◆ THE PROBLEM:
Among the entries that follow, find the lines containing the string "thumb" and copy them.
_____
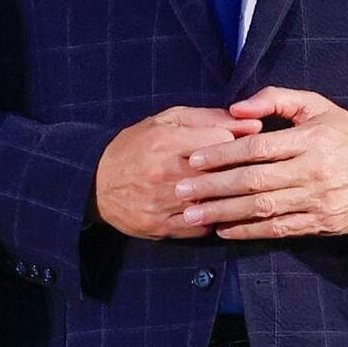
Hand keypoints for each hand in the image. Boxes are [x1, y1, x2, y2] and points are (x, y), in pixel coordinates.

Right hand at [92, 106, 250, 239]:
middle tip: (242, 169)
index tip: (236, 146)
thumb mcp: (167, 122)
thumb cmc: (135, 146)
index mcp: (167, 141)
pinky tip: (212, 210)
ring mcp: (163, 203)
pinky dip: (212, 219)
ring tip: (232, 191)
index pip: (224, 142)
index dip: (236, 143)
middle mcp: (165, 173)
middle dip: (237, 171)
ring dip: (227, 198)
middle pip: (222, 174)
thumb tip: (253, 123)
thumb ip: (211, 118)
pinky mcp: (160, 226)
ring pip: (214, 203)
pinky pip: (201, 227)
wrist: (94, 183)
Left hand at [190, 87, 347, 240]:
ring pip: (262, 207)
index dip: (223, 154)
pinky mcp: (319, 223)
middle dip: (213, 186)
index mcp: (311, 139)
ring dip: (223, 212)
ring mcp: (317, 199)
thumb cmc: (343, 137)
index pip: (258, 147)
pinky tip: (223, 230)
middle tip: (181, 190)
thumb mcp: (318, 107)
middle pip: (255, 180)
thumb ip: (277, 99)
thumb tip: (236, 108)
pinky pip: (278, 229)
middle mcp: (314, 170)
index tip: (194, 159)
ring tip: (192, 214)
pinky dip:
_____
◆ TASK SOLUTION:
thumb mcp: (167, 122)
thumb cmc: (135, 146)
thumb tip: (253, 123)
thumb ip: (211, 118)
thumb cmc: (343, 137)
thumb mcp: (318, 107)
thumb ip: (277, 99)
thumb tip: (236, 108)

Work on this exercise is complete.